(Rendered chart images)
::::::::

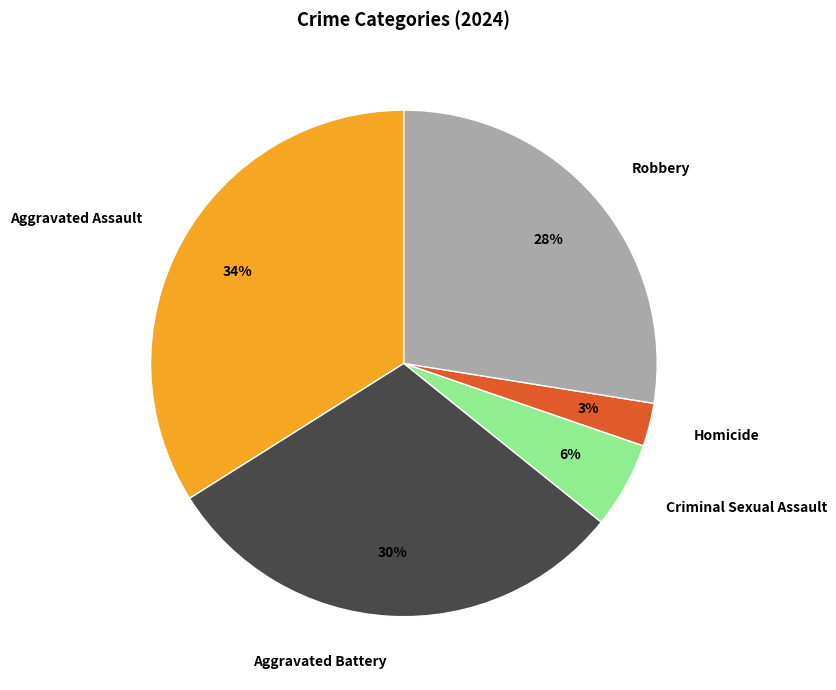

True or false: Robbery accounts for 34% of the total.

False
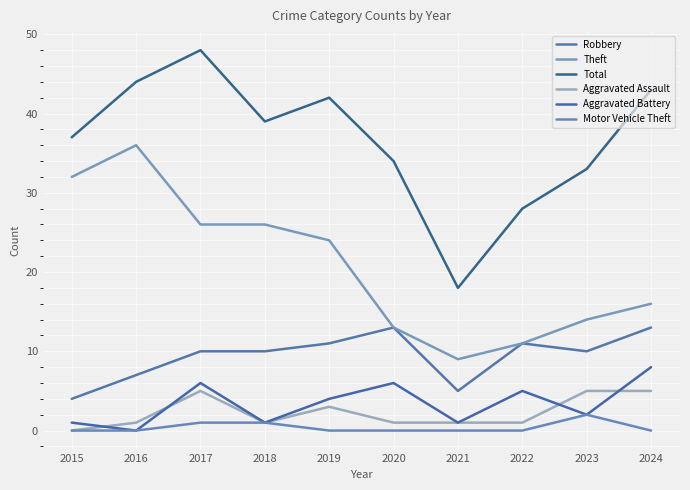

Which series has the largest total across all categories?

Total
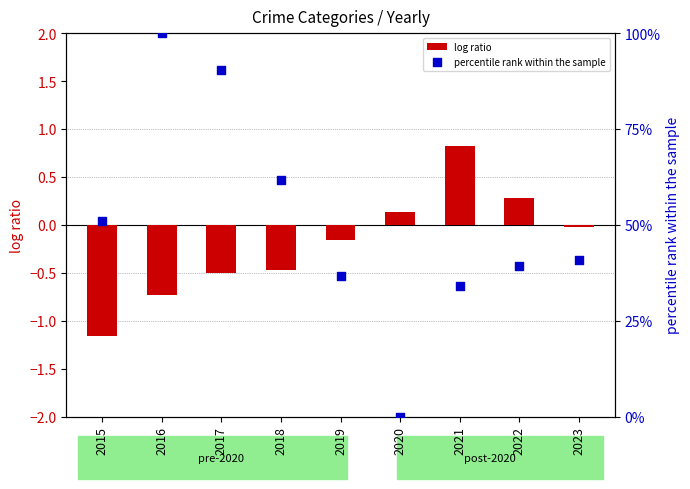

What is the total value across all series at 2021?

34.9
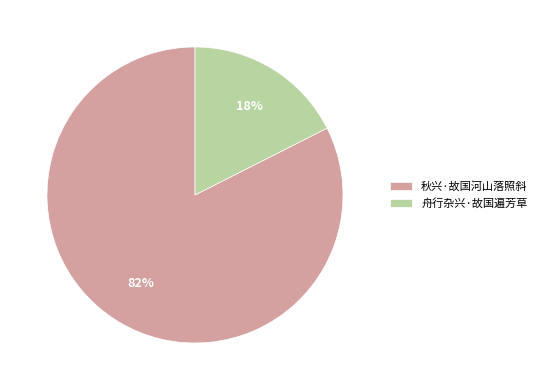

Rank the categories by value from highest to lowest.

秋兴·故国河山落照斜, 舟行杂兴·故国遍芳草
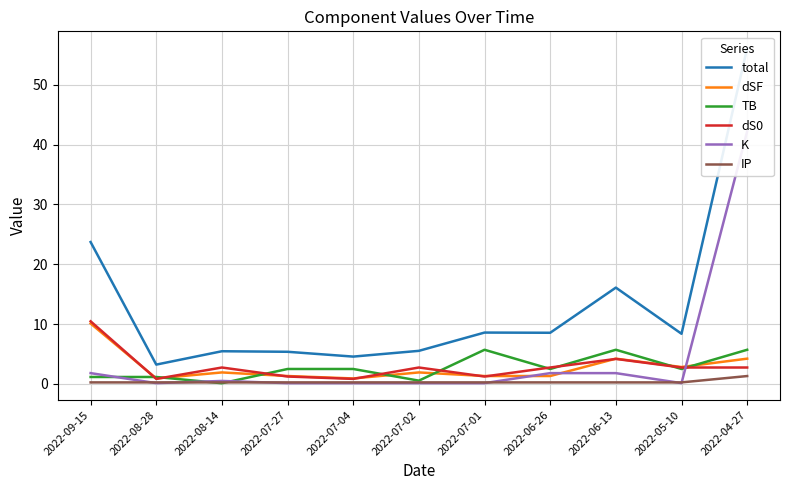

Reading right to left, what are all the values shown in this chart?

total: 56.2	8.4	16.1	8.5	8.6	5.5	4.6	5.4	5.4	3.2	23.7
dSF: 4.2	2.8	4.2	1.3	1.3	1.9	0.9	1.3	1.9	0.9	10.1
TB: 5.7	2.5	5.7	2.5	5.7	0.5	2.5	2.5	0.1	1.1	1.1
dS0: 2.7	2.7	4.2	2.7	1.2	2.7	0.8	1.2	2.7	0.8	10.5
K: 42.2	0.1	1.8	1.8	0.1	0.1	0.1	0.1	0.5	0.1	1.8
IP: 1.3	0.2	0.2	0.2	0.2	0.2	0.2	0.2	0.2	0.2	0.2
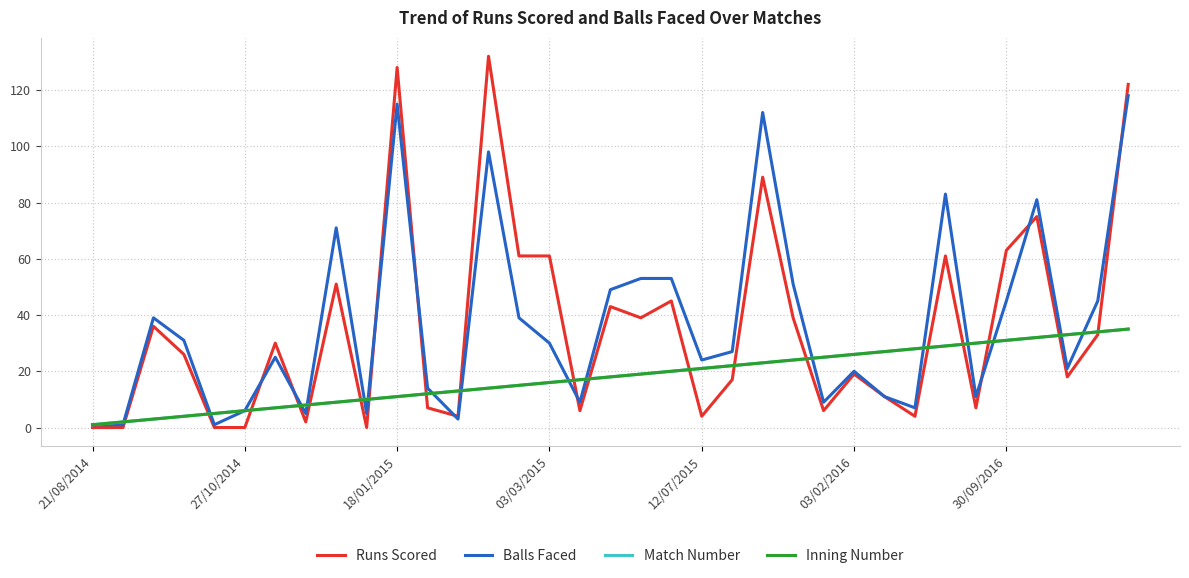

What is the minimum value for Balls Faced?

1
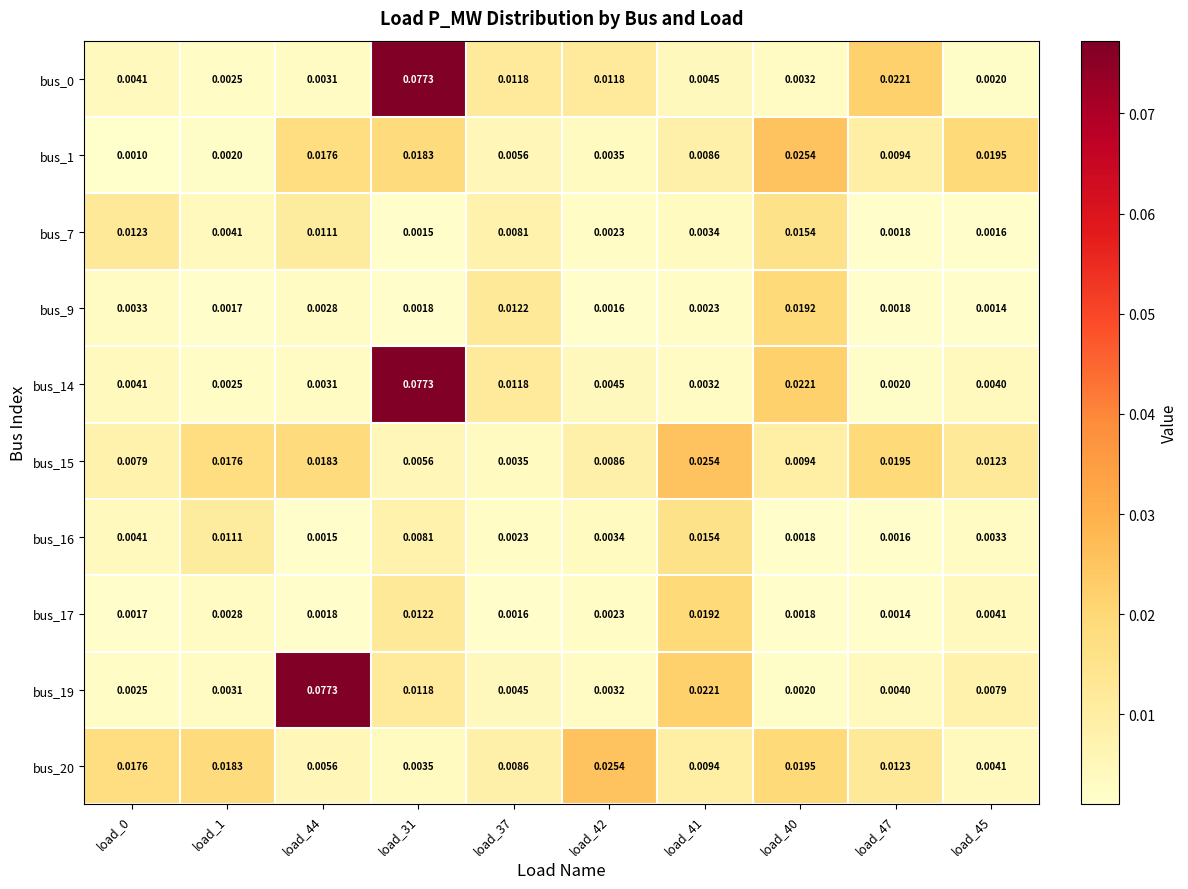

Count the number of categories in the chart.

10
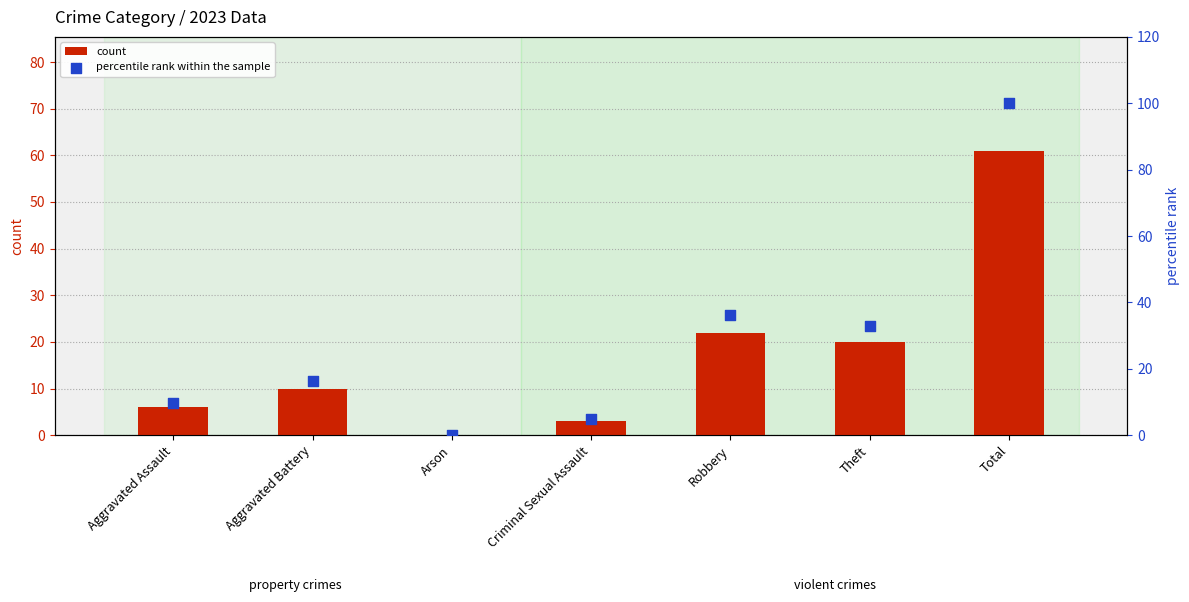

What are all the series names shown in the legend?

count, percentile rank within the sample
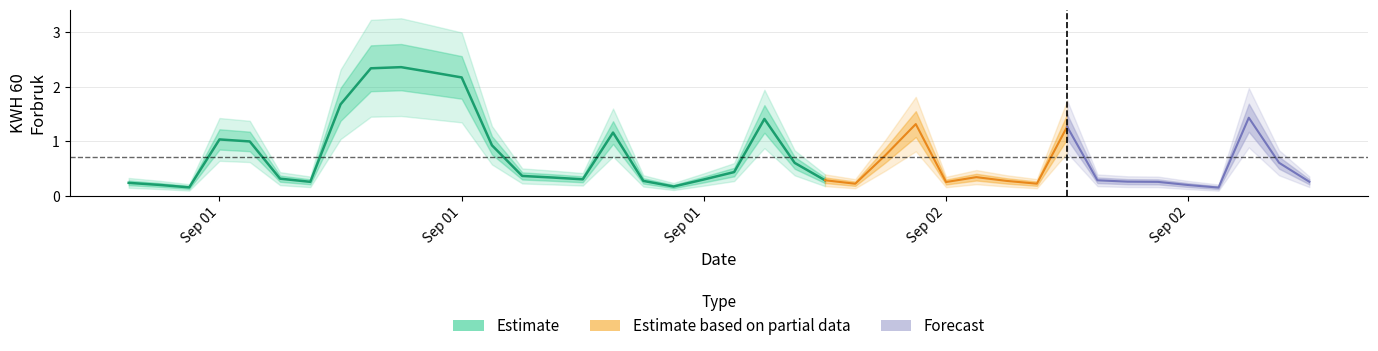

At which category does the chart reach its minimum across all series?

2019-09-02 12:00:00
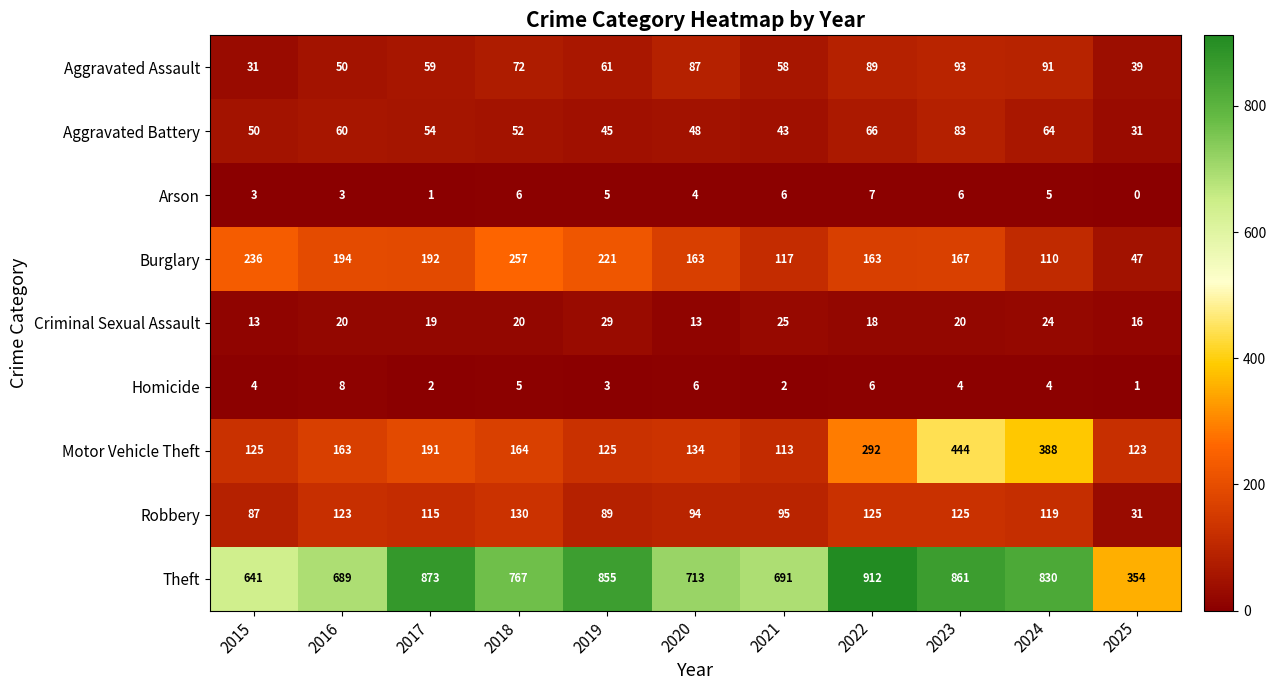

What is the approximate value of Arson at 2015?

3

::::::::

- **Instructions for the task**
Copy out the records word for word, starting with the line that contains "Count the number of categories in the chart." and going on through the line that contains "2019-09-02 12:00:00", including both of those lines. Omit the pictures.

- **Exercise output**
Count the number of categories in the chart.

10

What are all the series names shown in the legend?

count, percentile rank within the sample

At which category does the chart reach its minimum across all series?

2019-09-02 12:00:00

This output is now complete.